Agila Hit With Statement of GMP Non-Compliance From Polish Regulators
Posted 19 January 2016 | By
Mylan subsidiary Agila Specialties has received a statement of good manufacturing practice (GMP) non-compliance from Poland’s Main Pharmaceutical Inspectorate at its Warsaw-based manufacturing site.
Polish regulators found 29 major deficiencies posing a risk of microbial and particulate contamination, most of which were linked to the design and qualification of air flow systems and clean areas, cleaning and maintenance, manufacturing and batch releases that do not comply with GMP requirements and change control.
Inspectors found “crumbling insulation of pipes, peeling Teflon on the ports of tanks and pumps, lack of labelling and mixed clean and dirty equipment, [and] chipped glass accessories.”
In addition, after the company’s HVAC (heating, ventilation and air conditioning) system of vials and prefilled syringes lines were “significantly modified,” in December 2014, 49 batches were manufactured through July 2015 but “without qualification after the change.”
However, Agila said it performed a quality risk assessment on its ampules and pre-filled syringes manufactured between 6 January 2015 and 23 September 2015 and found the risk of product defects was low.
“Quality Risk Report for each batches might be available to the NCAs [national competent authorities] where the products are marketed. Each involved NCA should evaluate, following assessment conducted in conjunction with MAHs [marketing authorization holders], if a recall of medicinal product is needed," the statement said.
The inspectorate also noted that since October 2015, manufacturing at the plant has ceased and not all corrective actions have been completed. On 9 December, Polish regulators decided to suspend manufacturing activities from the site until the removal of the non-compliance issues.

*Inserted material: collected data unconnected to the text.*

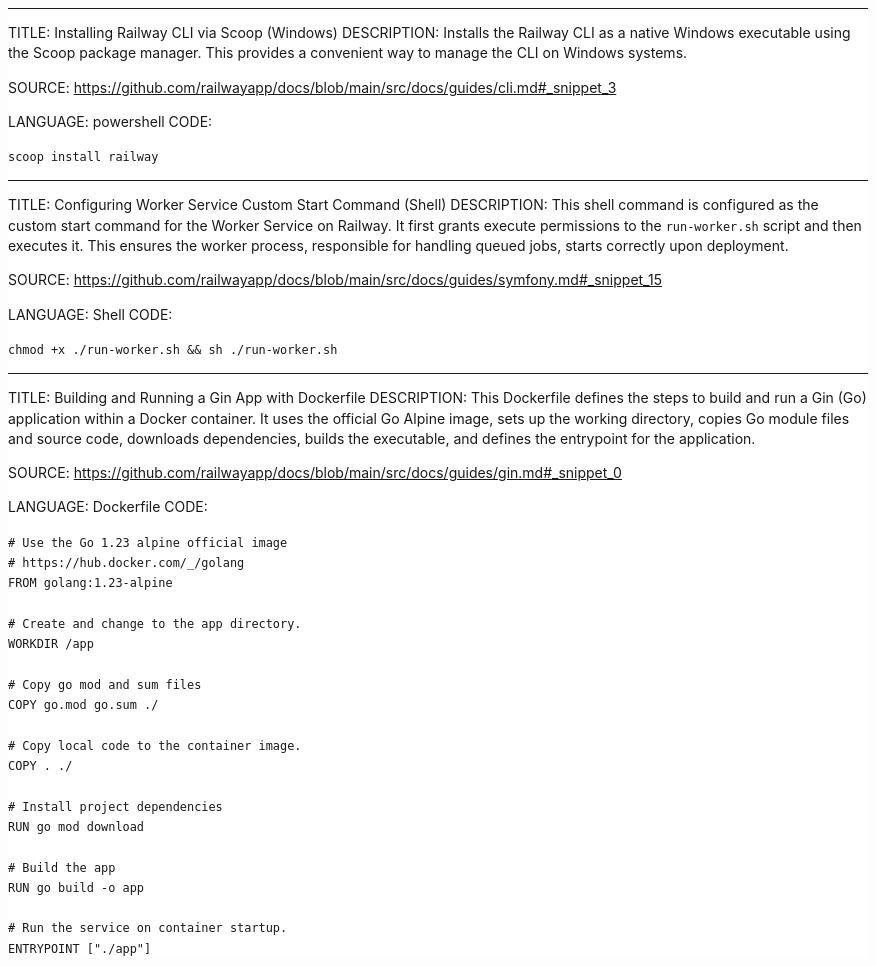 ----------------------------------------

TITLE: Installing Railway CLI via Scoop (Windows)
DESCRIPTION: Installs the Railway CLI as a native Windows executable using the Scoop package manager. This provides a convenient way to manage the CLI on Windows systems.

SOURCE: https://github.com/railwayapp/docs/blob/main/src/docs/guides/cli.md#_snippet_3

LANGUAGE: powershell
CODE:
```
scoop install railway
```

----------------------------------------

TITLE: Configuring Worker Service Custom Start Command (Shell)
DESCRIPTION: This shell command is configured as the custom start command for the Worker Service on Railway. It first grants execute permissions to the `run-worker.sh` script and then executes it. This ensures the worker process, responsible for handling queued jobs, starts correctly upon deployment.

SOURCE: https://github.com/railwayapp/docs/blob/main/src/docs/guides/symfony.md#_snippet_15

LANGUAGE: Shell
CODE:
```
chmod +x ./run-worker.sh && sh ./run-worker.sh
```

----------------------------------------

TITLE: Building and Running a Gin App with Dockerfile
DESCRIPTION: This Dockerfile defines the steps to build and run a Gin (Go) application within a Docker container. It uses the official Go Alpine image, sets up the working directory, copies Go module files and source code, downloads dependencies, builds the executable, and defines the entrypoint for the application.

SOURCE: https://github.com/railwayapp/docs/blob/main/src/docs/guides/gin.md#_snippet_0

LANGUAGE: Dockerfile
CODE:
```
# Use the Go 1.23 alpine official image
# https://hub.docker.com/_/golang
FROM golang:1.23-alpine

# Create and change to the app directory.
WORKDIR /app

# Copy go mod and sum files
COPY go.mod go.sum ./

# Copy local code to the container image.
COPY . ./

# Install project dependencies
RUN go mod download

# Build the app
RUN go build -o app
   
# Run the service on container startup.
ENTRYPOINT ["./app"]
```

“Reinspection is planned in the near future - after removing non-compliances,” the regulator said.
This isn’t the first sign of trouble for Agila’s Warsaw site. Back in February 2014, Mylan recalled 10 lots of an Etomidate injection, bearing a Pfizer label, “due to the potential for small black particles, identified as paper shipper labels, to be present in individual vials; the potential for missing lot number and/or expiry date on the outer carton, and the potential for illegible/missing lot number and expiry on individual vials.”